Information supplied:
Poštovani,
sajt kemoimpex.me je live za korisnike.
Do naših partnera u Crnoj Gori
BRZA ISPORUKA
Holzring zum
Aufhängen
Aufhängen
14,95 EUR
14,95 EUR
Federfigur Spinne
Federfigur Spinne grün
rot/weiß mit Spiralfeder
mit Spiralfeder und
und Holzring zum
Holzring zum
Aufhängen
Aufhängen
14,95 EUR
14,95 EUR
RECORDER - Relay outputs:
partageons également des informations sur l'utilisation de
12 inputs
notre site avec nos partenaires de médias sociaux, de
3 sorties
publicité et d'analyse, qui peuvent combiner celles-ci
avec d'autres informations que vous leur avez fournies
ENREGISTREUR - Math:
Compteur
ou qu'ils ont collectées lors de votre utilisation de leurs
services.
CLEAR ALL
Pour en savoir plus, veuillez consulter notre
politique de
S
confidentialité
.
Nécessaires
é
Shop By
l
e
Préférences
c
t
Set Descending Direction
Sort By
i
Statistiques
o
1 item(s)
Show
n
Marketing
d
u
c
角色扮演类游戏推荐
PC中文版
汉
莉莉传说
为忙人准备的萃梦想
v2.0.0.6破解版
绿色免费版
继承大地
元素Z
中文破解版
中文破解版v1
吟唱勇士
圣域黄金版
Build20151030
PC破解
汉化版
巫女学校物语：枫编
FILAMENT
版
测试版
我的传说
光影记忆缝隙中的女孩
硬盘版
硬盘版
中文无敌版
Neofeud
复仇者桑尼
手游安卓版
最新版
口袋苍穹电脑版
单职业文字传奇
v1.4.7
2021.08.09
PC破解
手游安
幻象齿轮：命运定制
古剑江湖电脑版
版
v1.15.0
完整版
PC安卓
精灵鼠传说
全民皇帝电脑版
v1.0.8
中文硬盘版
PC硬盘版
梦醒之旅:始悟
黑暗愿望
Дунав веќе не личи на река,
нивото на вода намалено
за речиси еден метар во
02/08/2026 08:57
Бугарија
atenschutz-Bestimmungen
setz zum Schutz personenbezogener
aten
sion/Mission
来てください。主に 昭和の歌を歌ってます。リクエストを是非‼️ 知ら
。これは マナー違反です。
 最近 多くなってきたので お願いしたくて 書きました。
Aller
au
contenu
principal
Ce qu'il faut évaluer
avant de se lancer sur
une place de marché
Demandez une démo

To-do item: Could you reproduce every record exactly as shown above?

Answer section:
Poštovani,
sajt kemoimpex.me je live za korisnike.
Do naših partnera u Crnoj Gori
BRZA ISPORUKA
Holzring zum
Aufhängen
Aufhängen
14,95 EUR
14,95 EUR
Federfigur Spinne
Federfigur Spinne grün
rot/weiß mit Spiralfeder
mit Spiralfeder und
und Holzring zum
Holzring zum
Aufhängen
Aufhängen
14,95 EUR
14,95 EUR
RECORDER - Relay outputs:
partageons également des informations sur l'utilisation de
12 inputs
notre site avec nos partenaires de médias sociaux, de
3 sorties
publicité et d'analyse, qui peuvent combiner celles-ci
avec d'autres informations que vous leur avez fournies
ENREGISTREUR - Math:
Compteur
ou qu'ils ont collectées lors de votre utilisation de leurs
services.
CLEAR ALL
Pour en savoir plus, veuillez consulter notre
politique de
S
confidentialité
.
Nécessaires
é
Shop By
l
e
Préférences
c
t
Set Descending Direction
Sort By
i
Statistiques
o
1 item(s)
Show
n
Marketing
d
u
c
角色扮演类游戏推荐
PC中文版
汉
莉莉传说
为忙人准备的萃梦想
v2.0.0.6破解版
绿色免费版
继承大地
元素Z
中文破解版
中文破解版v1
吟唱勇士
圣域黄金版
Build20151030
PC破解
汉化版
巫女学校物语：枫编
FILAMENT
版
测试版
我的传说
光影记忆缝隙中的女孩
硬盘版
硬盘版
中文无敌版
Neofeud
复仇者桑尼
手游安卓版
最新版
口袋苍穹电脑版
单职业文字传奇
v1.4.7
2021.08.09
PC破解
手游安
幻象齿轮：命运定制
古剑江湖电脑版
版
v1.15.0
完整版
PC安卓
精灵鼠传说
全民皇帝电脑版
v1.0.8
中文硬盘版
PC硬盘版
梦醒之旅:始悟
黑暗愿望
Дунав веќе не личи на река,
нивото на вода намалено
за речиси еден метар во
02/08/2026 08:57
Бугарија
atenschutz-Bestimmungen
setz zum Schutz personenbezogener
aten
sion/Mission
来てください。主に 昭和の歌を歌ってます。リクエストを是非‼️ 知ら
。これは マナー違反です。
 最近 多くなってきたので お願いしたくて 書きました。
Aller
au
contenu
principal
Ce qu'il faut évaluer
avant de se lancer sur
une place de marché
Demandez une démo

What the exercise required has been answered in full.